INSTRUCTIONS TO FOLLOW: Copy out the text of the records below word for word, line by line, and leave out the pictures.
%%
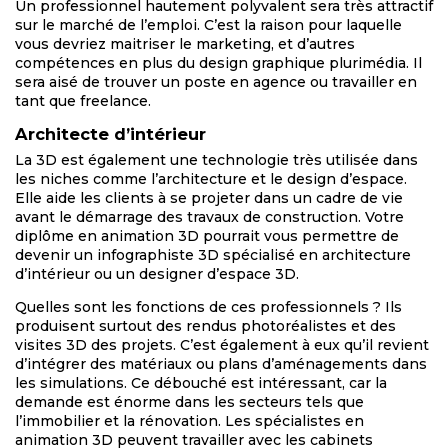
Un professionnel hautement polyvalent sera très attractif
sur le marché de l’emploi. C’est la raison pour laquelle
vous devriez maitriser le marketing, et d’autres
compétences en plus du design graphique plurimédia. Il
sera aisé de trouver un poste en agence ou travailler en
tant que freelance.
Architecte d’intérieur
La 3D est également une technologie très utilisée dans
les niches comme l’architecture et le design d’espace.
Elle aide les clients à se projeter dans un cadre de vie
avant le démarrage des travaux de construction. Votre
diplôme en animation 3D pourrait vous permettre de
devenir un infographiste 3D spécialisé en architecture
d’intérieur ou un designer d’espace 3D.
Quelles sont les fonctions de ces professionnels ? Ils
produisent surtout des rendus photoréalistes et des
visites 3D des projets. C’est également à eux qu’il revient
d’intégrer des matériaux ou plans d’aménagements dans
les simulations. Ce débouché est intéressant, car la
demande est énorme dans les secteurs tels que
l’immobilier et la rénovation. Les spécialistes en
animation 3D peuvent travailler avec les cabinets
%%
RESULT OF THE TASK:
Un professionnel hautement polyvalent sera très attractif
sur le marché de l’emploi. C’est la raison pour laquelle
vous devriez maitriser le marketing, et d’autres
compétences en plus du design graphique plurimédia. Il
sera aisé de trouver un poste en agence ou travailler en
tant que freelance.
Architecte d’intérieur
La 3D est également une technologie très utilisée dans
les niches comme l’architecture et le design d’espace.
Elle aide les clients à se projeter dans un cadre de vie
avant le démarrage des travaux de construction. Votre
diplôme en animation 3D pourrait vous permettre de
devenir un infographiste 3D spécialisé en architecture
d’intérieur ou un designer d’espace 3D.
Quelles sont les fonctions de ces professionnels ? Ils
produisent surtout des rendus photoréalistes et des
visites 3D des projets. C’est également à eux qu’il revient
d’intégrer des matériaux ou plans d’aménagements dans
les simulations. Ce débouché est intéressant, car la
demande est énorme dans les secteurs tels que
l’immobilier et la rénovation. Les spécialistes en
animation 3D peuvent travailler avec les cabinets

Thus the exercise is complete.